Para calon pada umumnya memilih tiga opsi. Pertama, bagi petahana memanfaatkan kedudukan untuk mendapatkan uang bisa melalui komisi proyek pemerintah, pemberian izin untuk kegiatan usaha, promosi jabatan harus membayar dan lain sebagainya. Pada tataran inilah yang menyebabkan para calon kepala daerah dari petahana, Ketua KPK menyebut 80 persen diantara mereka korupsi.
Kedua, para calon kepala, calon Presiden, calon anggota parlemen di support oleh para pengusaha besar. Dengan imbalan kalau menang dalam pemilihan akan memberi berbagai proyek, fasilitas dan kemudahan dalam berusaha.

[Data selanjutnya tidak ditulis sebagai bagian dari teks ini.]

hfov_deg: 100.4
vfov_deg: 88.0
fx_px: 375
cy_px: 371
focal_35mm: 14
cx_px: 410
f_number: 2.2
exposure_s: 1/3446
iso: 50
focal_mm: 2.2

Praktik semacam ini pada akhirnya rakyat yang rugi karena mereka yang memenangkan pertarungan tidak memihak kepada rakyat yang memilih mereka, tetapi kepada yang memberi dana untuk bertarung dalam pemilihan.
Ketiga, membiayai sendiri kegiatan kampanye yang dilakukan. Calon semacam ini tidak banyak, pada umumnya dari latar belakang pengusaha. Mereka sudah kaya, kemudian terjun ke dunia politik.
Cara Menyetop
Tidak mudah menyetop demokrasi uang, karena rakyat kita masih sangat banyak yang miskin, kurang pendidikan dan kurang penghayatan agama.

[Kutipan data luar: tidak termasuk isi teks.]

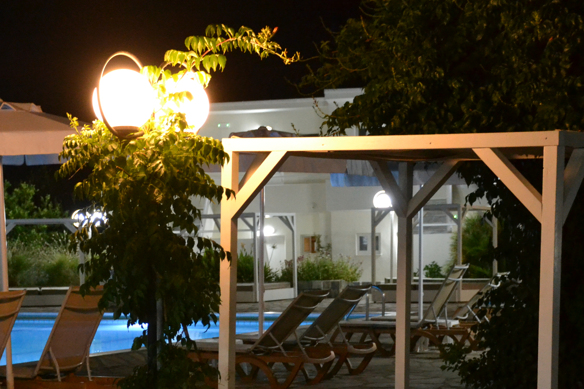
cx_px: 184
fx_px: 1474
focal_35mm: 91
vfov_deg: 15.0
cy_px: 300
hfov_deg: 22.3
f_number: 4.2
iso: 2500
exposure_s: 1/25
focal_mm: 35
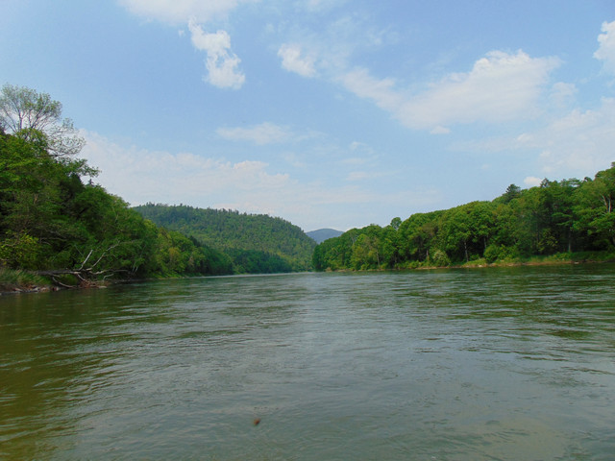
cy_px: 230
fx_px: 444
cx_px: 308
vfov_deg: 54.9
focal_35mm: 25
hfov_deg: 69.4
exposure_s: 1/320
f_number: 7.7
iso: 80
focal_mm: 4.5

Setidaknya ada tiga cara menyetop demokrasi uang, demokrasi sembako dan korupsi. Pertama, mengubah sistem demokrasi langsung kepada demokrasi perwakilan. Cara ini sesuai sila keempat dari Pancasila.
Kedua, memberi pendidikan kepada rakyat supaya tidak memilih seorang calon yang memberi uang karena pada akhirnya kalau terpilih akan korupsi dan tidak memihak kepada rakyat yang memilih karena rakyat sudah mendapatkan bagian sebelum pemilihan berupa uang atau sembako.

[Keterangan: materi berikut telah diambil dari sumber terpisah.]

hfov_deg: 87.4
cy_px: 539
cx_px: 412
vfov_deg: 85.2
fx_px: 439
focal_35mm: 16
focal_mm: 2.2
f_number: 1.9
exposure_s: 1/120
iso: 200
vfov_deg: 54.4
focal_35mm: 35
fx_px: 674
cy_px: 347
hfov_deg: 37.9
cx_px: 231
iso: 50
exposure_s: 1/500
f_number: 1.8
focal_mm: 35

Ketiga, menghukum seberat-beratnya kepada pemberi suap dan penerima suap. Cara ini kita setuju, tetapi dalam praktik sulit diwujudkan karena suap bagaikan angin, kita merasa ada angin tapi sulit membuktikannya karena penyuap dan penerima suap tutup mulut, sulit menghadirkan saksi apalagi kalau semuanya menerima uang atau sembako dalam serangan fajar.
Menurut saya, demokrasi uang, demokrasi sembako dan demokrasi perut serta korupsi harus di stop dengan penegakan hukum yang tegas, berani dan tanpa pandang bulu. Pada masa mendatang sebaiknya demokrasi kita dikembalikan kepada demokrasi perwakilan.
Dengan melakukan hal-hal tersebut diharapkan dalam pelaksanaan pemilihan kepala daerah serentak di 171 tahun 2018 dan pemilu serentak tahun 2019, demokrasi uang, demokrasi sembako dan korupsi bisa diminimalisir. Betapapun beratnya pengamalan demokrasi ditengah masyarakat kita yang masih banyak miskin, kurang ilmu dan kurang penghayatan agama, sebagai bangsa kita harus tetap optimis dan yakin bisa.